The unprecedented financial and political response to H5N1 avian influenza at the turn of the 21st century facilitated the development of global intersectoral alliances, creating a unique policy space for agencies, governments and institutes to collaborate under a large scale One Health banner for the first time [3],[4]. There is currently a strong drive to maintain the momentum and alliances established during the Global Response to Avian Influenza (GRAI), with advocates promoting One Health as an approach towards various other aspects of international and regional health governance. However in the absence of a specific disease threat, examples of national commitment to One Health are increasingly difficult to find, particularly in developing countries. The argument for inter-ministerial platforms to co-ordinate policy and action for zoonoses control is well founded. However whilst One Health is theoretically - and arguably economically - attractive, significant political will and state capacity is required to overcome existing institutional and financial barriers to its implementation; particularly in developing countries where numerous health and development priorities compete for attention and programmatic funding. Identification and critical analysis of current examples is required if One Health is to be perceived as anything other than an “attempt to grab funds on the tail-end of the avian influenza bonanza” [4].

• _WHAT TO WORK ON_:
For each statement below, state whether it agrees with the One Health passage. Answer yes or no, and quote the deciding words of the passage verbatim.
(a) The response to H5N1 avian influenza let agencies, governments and institutes work together under a large-scale One Health banner for the first time.
(b) Without a specific disease threat, examples of national commitment to One Health are easy to find in developing countries.
(c) The argument for inter-ministerial platforms to coordinate zoonoses control is described as poorly founded.
Draw only on the One Health passage.

[Dataset entries]

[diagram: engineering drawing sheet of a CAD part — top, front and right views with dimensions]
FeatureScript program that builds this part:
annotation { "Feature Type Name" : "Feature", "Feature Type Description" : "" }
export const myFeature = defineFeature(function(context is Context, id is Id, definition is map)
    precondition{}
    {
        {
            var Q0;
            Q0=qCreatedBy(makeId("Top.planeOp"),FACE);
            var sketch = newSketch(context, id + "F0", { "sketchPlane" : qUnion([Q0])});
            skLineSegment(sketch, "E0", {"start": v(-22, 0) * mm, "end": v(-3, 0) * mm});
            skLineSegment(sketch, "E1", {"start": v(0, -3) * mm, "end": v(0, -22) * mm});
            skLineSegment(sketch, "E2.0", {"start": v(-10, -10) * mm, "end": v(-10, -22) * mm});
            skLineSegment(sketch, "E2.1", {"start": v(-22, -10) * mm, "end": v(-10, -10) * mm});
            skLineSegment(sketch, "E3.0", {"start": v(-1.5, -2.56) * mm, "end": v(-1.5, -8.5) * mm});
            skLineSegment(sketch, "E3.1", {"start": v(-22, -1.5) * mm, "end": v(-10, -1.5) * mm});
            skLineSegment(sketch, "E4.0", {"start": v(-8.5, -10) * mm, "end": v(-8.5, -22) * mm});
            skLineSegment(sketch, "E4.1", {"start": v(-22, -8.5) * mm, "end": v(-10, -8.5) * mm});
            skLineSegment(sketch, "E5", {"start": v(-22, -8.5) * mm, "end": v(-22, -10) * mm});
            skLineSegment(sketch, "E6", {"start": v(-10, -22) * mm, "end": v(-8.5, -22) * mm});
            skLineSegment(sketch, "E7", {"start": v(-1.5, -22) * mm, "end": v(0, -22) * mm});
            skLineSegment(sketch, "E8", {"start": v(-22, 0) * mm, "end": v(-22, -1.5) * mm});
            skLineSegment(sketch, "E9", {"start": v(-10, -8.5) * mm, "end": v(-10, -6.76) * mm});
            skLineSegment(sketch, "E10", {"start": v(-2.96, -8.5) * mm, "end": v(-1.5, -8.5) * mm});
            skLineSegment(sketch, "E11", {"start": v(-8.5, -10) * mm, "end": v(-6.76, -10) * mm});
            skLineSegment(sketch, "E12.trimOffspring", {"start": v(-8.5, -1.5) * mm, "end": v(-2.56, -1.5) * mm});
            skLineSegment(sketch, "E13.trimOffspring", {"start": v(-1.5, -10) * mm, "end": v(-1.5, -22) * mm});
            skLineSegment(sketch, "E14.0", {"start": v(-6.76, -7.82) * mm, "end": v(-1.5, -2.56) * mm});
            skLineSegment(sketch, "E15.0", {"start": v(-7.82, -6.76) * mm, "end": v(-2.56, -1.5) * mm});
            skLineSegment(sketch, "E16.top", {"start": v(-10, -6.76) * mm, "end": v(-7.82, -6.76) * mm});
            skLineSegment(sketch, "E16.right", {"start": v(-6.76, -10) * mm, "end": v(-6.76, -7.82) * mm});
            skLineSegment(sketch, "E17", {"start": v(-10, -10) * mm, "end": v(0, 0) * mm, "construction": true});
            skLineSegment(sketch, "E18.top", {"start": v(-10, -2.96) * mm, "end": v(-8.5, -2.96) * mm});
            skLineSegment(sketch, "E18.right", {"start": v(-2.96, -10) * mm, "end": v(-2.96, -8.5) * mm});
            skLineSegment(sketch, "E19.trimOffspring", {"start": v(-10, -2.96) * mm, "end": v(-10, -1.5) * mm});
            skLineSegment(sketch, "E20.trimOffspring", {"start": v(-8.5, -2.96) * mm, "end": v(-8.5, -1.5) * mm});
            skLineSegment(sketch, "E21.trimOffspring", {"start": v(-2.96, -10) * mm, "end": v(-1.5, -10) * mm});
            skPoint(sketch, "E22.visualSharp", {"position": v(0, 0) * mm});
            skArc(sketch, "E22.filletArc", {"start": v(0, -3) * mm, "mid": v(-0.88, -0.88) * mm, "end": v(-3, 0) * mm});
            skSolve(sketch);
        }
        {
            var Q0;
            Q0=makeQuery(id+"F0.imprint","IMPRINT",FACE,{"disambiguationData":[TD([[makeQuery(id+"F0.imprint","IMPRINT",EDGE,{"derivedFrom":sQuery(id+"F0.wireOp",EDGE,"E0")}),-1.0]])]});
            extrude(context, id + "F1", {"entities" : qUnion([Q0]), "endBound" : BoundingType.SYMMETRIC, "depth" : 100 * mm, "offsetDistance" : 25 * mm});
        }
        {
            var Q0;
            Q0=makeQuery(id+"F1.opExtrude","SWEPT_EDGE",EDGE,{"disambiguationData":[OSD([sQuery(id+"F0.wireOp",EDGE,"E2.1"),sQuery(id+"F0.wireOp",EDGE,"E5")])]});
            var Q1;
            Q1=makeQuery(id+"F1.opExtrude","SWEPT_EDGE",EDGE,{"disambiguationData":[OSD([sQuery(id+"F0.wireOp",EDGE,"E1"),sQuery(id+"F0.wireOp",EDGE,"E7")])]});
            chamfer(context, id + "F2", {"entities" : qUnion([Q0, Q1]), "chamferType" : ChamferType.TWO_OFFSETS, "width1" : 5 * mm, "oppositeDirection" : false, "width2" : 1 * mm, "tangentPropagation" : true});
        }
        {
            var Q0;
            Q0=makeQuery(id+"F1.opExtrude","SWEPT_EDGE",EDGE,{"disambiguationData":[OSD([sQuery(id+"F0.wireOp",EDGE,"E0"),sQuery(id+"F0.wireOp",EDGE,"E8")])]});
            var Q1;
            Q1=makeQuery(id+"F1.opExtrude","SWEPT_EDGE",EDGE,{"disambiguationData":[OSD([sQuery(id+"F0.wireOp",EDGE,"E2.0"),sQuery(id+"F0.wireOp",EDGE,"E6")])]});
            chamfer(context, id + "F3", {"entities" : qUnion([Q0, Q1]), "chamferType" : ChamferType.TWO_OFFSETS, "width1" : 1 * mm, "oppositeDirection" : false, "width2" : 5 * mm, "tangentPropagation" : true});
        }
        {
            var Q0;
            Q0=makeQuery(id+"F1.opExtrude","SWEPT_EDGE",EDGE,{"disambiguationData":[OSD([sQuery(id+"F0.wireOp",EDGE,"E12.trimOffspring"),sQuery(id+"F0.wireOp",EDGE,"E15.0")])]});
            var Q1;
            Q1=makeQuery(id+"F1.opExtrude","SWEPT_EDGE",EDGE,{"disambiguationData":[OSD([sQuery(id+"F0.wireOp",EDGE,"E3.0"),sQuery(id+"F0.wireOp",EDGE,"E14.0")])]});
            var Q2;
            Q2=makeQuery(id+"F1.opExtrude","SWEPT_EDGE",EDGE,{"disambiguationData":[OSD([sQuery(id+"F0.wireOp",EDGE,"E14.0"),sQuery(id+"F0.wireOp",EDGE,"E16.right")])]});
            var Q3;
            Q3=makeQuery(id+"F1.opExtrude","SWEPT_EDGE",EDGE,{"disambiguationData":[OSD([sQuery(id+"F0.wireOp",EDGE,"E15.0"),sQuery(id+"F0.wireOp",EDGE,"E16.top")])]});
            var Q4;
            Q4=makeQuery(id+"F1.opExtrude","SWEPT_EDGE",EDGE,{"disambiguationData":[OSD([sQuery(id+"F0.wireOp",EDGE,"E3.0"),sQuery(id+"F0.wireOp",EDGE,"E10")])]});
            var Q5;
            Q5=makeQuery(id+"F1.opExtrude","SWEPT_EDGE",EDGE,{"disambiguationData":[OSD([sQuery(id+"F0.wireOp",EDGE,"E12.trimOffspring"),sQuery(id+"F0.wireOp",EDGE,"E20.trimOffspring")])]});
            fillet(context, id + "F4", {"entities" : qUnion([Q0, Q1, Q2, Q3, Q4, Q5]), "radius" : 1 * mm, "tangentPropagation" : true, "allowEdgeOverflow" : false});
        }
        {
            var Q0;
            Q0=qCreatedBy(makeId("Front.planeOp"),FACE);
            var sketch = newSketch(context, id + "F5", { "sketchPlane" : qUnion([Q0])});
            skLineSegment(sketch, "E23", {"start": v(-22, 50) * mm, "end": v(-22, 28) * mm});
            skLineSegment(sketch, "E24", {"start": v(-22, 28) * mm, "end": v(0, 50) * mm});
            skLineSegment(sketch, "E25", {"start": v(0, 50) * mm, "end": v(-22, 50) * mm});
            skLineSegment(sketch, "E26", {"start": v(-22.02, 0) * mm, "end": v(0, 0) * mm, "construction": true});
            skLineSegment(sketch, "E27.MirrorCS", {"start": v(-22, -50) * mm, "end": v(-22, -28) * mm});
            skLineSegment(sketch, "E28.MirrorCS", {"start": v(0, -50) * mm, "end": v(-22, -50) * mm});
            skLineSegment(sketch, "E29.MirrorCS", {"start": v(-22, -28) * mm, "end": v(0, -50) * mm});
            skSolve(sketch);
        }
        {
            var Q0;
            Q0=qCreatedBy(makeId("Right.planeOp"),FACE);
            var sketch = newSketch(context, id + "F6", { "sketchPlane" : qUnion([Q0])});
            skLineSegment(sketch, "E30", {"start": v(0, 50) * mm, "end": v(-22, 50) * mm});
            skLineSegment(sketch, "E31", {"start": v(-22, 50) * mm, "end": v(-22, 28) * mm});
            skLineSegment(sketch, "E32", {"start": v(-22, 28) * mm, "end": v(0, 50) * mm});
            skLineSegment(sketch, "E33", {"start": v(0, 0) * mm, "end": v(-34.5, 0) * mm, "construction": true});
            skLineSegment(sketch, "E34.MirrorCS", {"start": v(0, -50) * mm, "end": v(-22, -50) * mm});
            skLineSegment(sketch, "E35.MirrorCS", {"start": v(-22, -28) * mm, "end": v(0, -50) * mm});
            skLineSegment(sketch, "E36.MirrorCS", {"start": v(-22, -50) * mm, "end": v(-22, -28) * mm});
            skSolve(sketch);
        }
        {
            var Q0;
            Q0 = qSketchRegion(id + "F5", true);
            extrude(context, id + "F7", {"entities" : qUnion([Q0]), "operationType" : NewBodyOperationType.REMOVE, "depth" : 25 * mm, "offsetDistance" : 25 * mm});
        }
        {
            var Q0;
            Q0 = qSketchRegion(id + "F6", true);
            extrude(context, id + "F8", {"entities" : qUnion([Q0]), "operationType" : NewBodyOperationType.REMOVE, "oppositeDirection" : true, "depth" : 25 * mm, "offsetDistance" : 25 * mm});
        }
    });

• _EXERCISE SOLUTION_:
(a) Yes: "creating a unique policy space for agencies, governments and institutes to collaborate under a large scale One Health banner for the first time"
(b) No: "in the absence of a specific disease threat, examples of national commitment to One Health are increasingly difficult to find, particularly in developing countries"
(c) No: "The argument for inter-ministerial platforms to co-ordinate policy and action for zoonoses control is well founded."